The problem is that when the bolt drives the firing pin into the firing cap on the bullet, all of that moving mass, restrained only on the underside by the marksman’s hands, has a tendency to force the barrel to point initially downwards a little and the bullet’s accuracy is unnecessarily compromised.

Today’s invention is therefore a reaction-free firing pin mechanism (yellow) (restrained in the middle by a rigid bar (red).

The pin is double sided, so that when the trigger is activated, one side hits the bullet and the other hits the body of the rifle. This maintains stillness -at least until the gunpowder in the bullet ignites.

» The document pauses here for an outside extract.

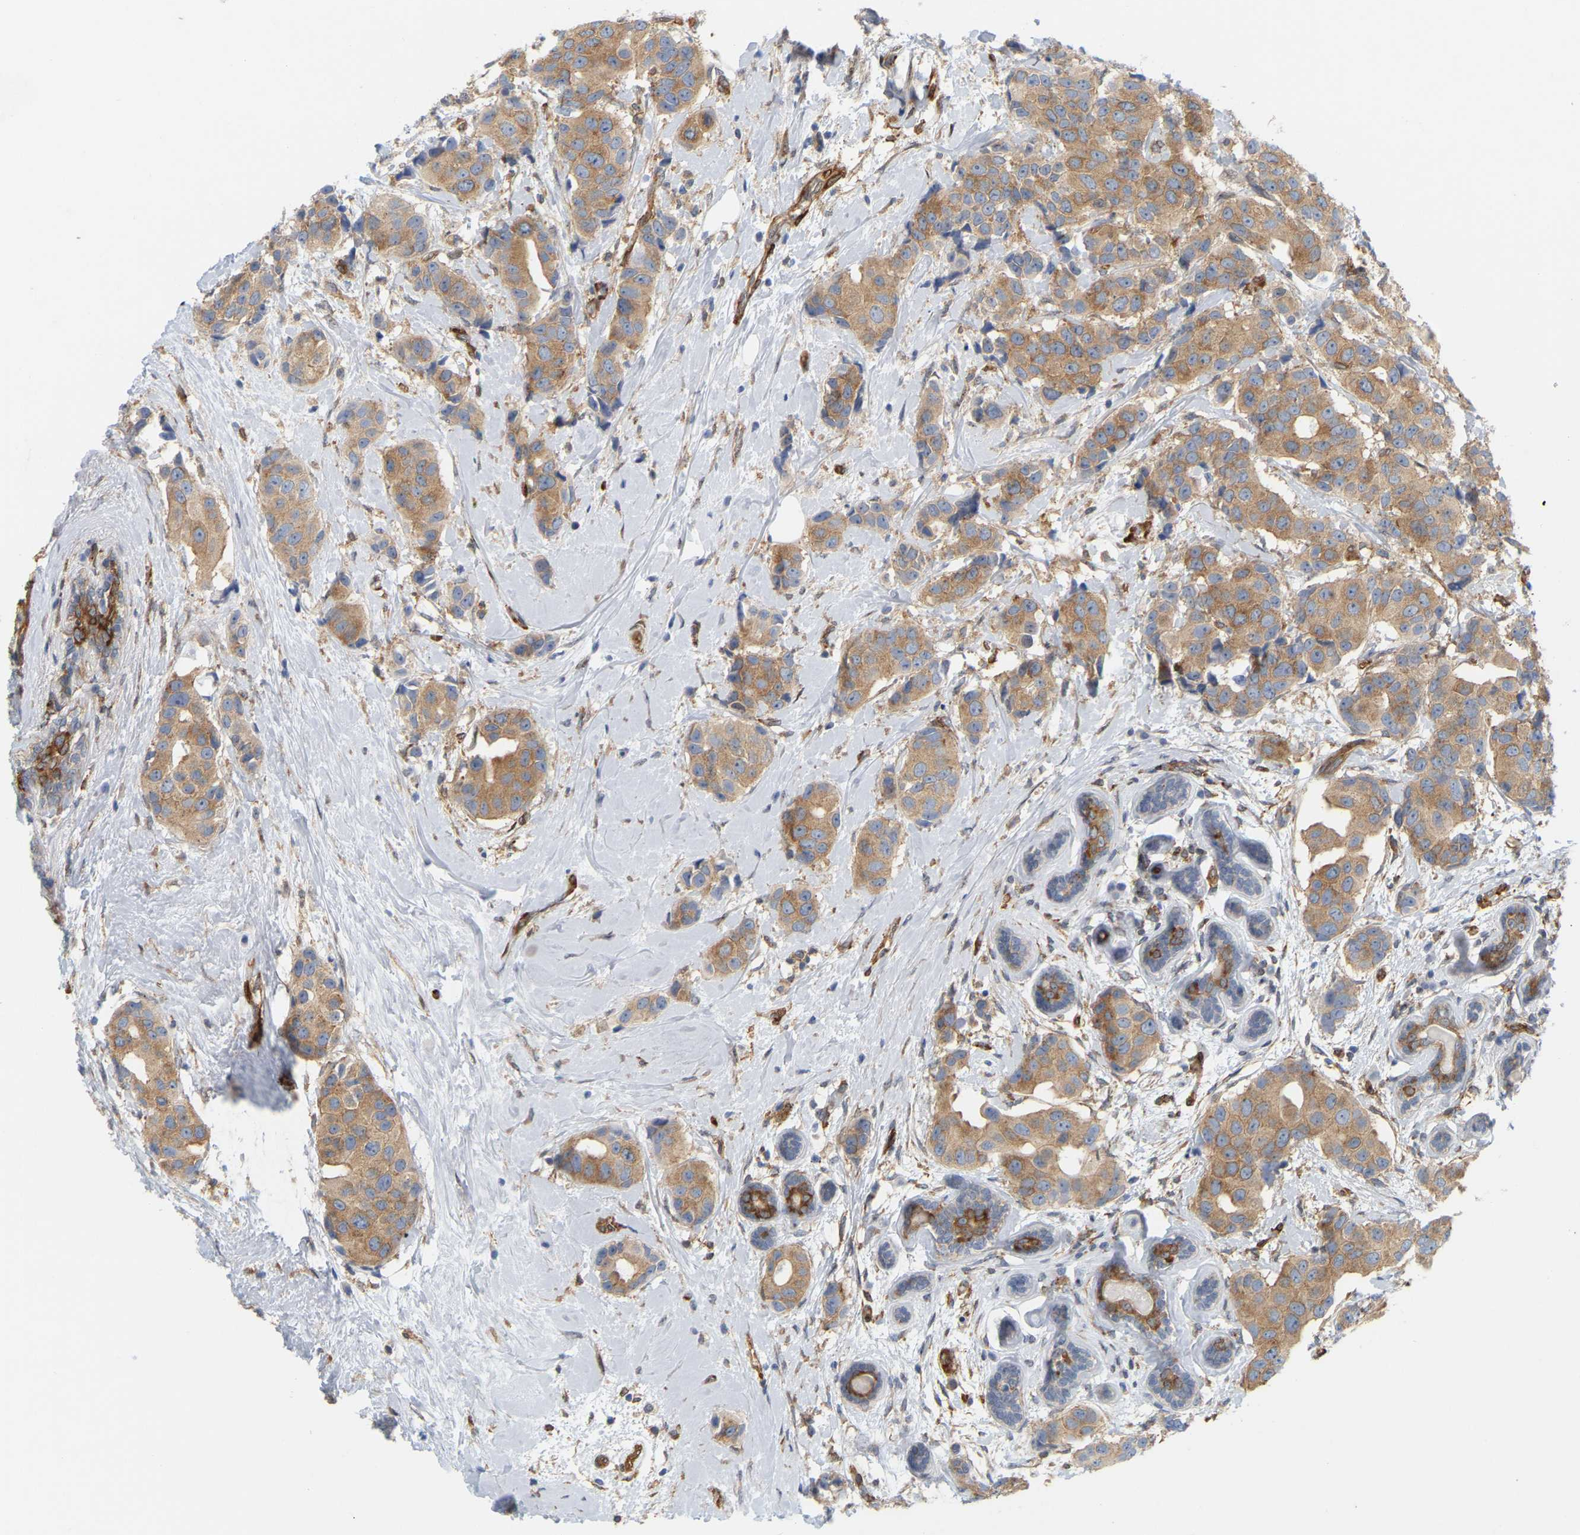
{"staining": {"intensity": "moderate", "quantity": ">75%", "location": "cytoplasmic/membranous"}, "tissue": "breast cancer", "cell_type": "Tumor cells", "image_type": "cancer", "snomed": [{"axis": "morphology", "description": "Normal tissue, NOS"}, {"axis": "morphology", "description": "Duct carcinoma"}, {"axis": "topography", "description": "Breast"}], "caption": "About >75% of tumor cells in breast cancer (infiltrating ductal carcinoma) show moderate cytoplasmic/membranous protein expression as visualized by brown immunohistochemical staining.", "gene": "RAPH1", "patient": {"sex": "female", "age": 39}}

(From that point, established set up and sighting mechanisms can be used to limit the inaccuracy caused by any large unbalanced torques).

Even when cars become autonomous, there will still be situations where an old-fashioned emergency stop is required.

Today’s invention offers a potentially life-saving extra level of braking for just such an eventuality.

In the top half of the diagram, a vehicle is shown braking. It is equipped with areas of reinforced brake pad material in its wheel arches.

If conventional, sharp braking (including ABS etc) is not going to avert a disaster, then, the second diagram illustrates what would happen.

The suspension units for all the wheels are automatically and simultaneously blown, so that the bodyshell collapses onto the tyre surfaces, boosting the last-ditch stopping power.